Inept offense fails to score TD for 2nd straight week

Two games and more than 120 minutes into Duke's season, the question Carl Franks never dreamed he'd ever have to answer just jolted him like a raging free safety.

"When is Duke going to finally score a touchdown?"

It was never supposed to be like this. Franks had brought his Florida-style offense to inject some much-needed life into an attack that had stalled under former head coach Fred Goldsmith. But instead of a Blue Devil offensive explosion, Franks' brainchild has imploded in a horrific eight-quarter, zero-touchdown display.

"If you had told me we'd go eight quarters and not score a touchdown, I would have said there was no way it could happen," Franks said, still shaking his head and wondering how this could have ever happened.

Granted, the offense fared better in this game than in its debut, when it never managed to cross ECU's 10-yard line. Saturday, the Blue Devils twice marched inside the Northwestern five-yard line, but failed to cash in either time. And if one official had ruled Scottie Montgomery's apparent grab in the endzone a catch, the Blue Devils may well have celebrated their first touchdown of the season.

But even taking all that into consideration, Duke's offense was, in a word, offensive.

The measures of futility were simply staggering.

  • The first pass completion of the day came with 7:27 left in the second quarter.

  • Before that play, Duke had run up six yards of total offense on 27 plays.

  • Kevin Thompson hit only 12-of-32 passes on the day, and was, by far, the better quarterback on the afternoon, as starter Bobby Campbell completed 2-of-14 for 12 yards.

  • Franks never gave up on the ground game, but B.J. Hill and Duane Epperson combined for only 74 yards on 28 carries, a paltry 2.6 yards per carry.

  • Duke's two best offensive players, Richmond Flowers and Montgomery, caught a combined three balls for 18 yards.

These numbers might dismay the fans, but it's killing Montgomery.

"I'm still thinking this is almost like a dream," Montgomery said. "We still haven't scored a touchdown. I'm a desperate person right now and our team is desperate, and I hope our offense is certainly desperate."

The blame for Duke's offensive struggles doesn't rest with just one area. On Duke's first possession, it was the offensive line's inability to open up holes and protect Campbell, who was swarmed before he even had a chance to look at a receiver.

On ensuing possessions, Campbell misfired on several occasions to open targets, leaving Franks exasperated on the sidelines. Thompson also had trouble finding open targets and threw into triple coverage on one occasion.
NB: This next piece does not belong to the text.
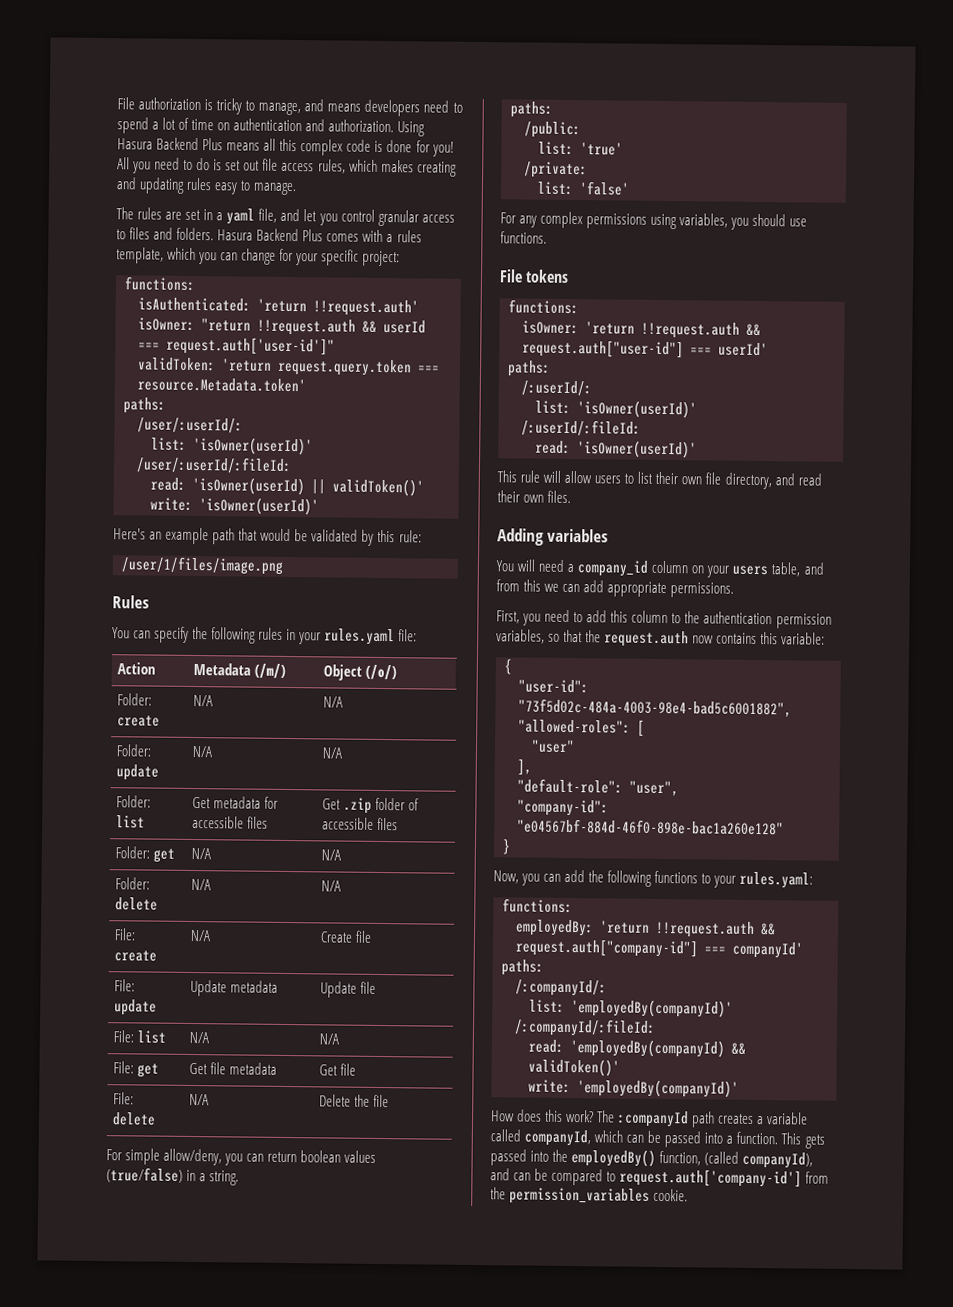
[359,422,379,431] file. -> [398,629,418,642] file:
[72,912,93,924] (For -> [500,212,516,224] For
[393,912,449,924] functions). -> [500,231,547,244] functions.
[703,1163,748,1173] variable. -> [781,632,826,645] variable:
And when the offense had the opportunity to strike gold, it found coal. Just before the half, Thompson had driven the team down to the Northwestern 25 with under a minute left. But on the third-and-five, Thompson and the rest of the offense looked confused before the play, and looked ever worse during it. Defensive end Gladston Taylor swarmed Thompson back at the 35-yard line, pushing the Blue Devils into questionable field goal range.

"We tried to audible on that play and not everybody got the audible," Franks said. "I wish we had communicated the audible to everybody because we got to a good play-we just didn't get it to everybody."

The protection scheme broke down again at another crucial juncture later in the game. An Eric Jones pick had handed the Blue Devils a golden opportunity on the Northwestern 41-yard line with 47 seconds left. But Dwayne Missouri and Kevin Bentley combined to drop Thompson back in Duke territory on first down and effectively ended Duke's chances in regulation.The backwards march at the end of regulation and Montgomery's near-grab in overtime put the exclamation point on an afternoon of frustrations for the offense.

Whether it was the quarterback shuffle that resulted in little production from one and even less from the other, or the ineffective ground game or the string of open receivers missed and not seen, one thing was made painfully clear: while the offensive game plan might be a work of genius, the execution is still a work in progress.

"I think our [offense] is very young and we don't know each other yet," Montgomery said. "I wish that I could tell you the truth and say, 'We're going to be clicking next week.' I think we got better, but we really have to come together as a team and play team football.

"It just kills me to see [Franks] go through this. Because he's putting together one of the best game plans I've ever been around, and we're just not executing as an offense-just not executing."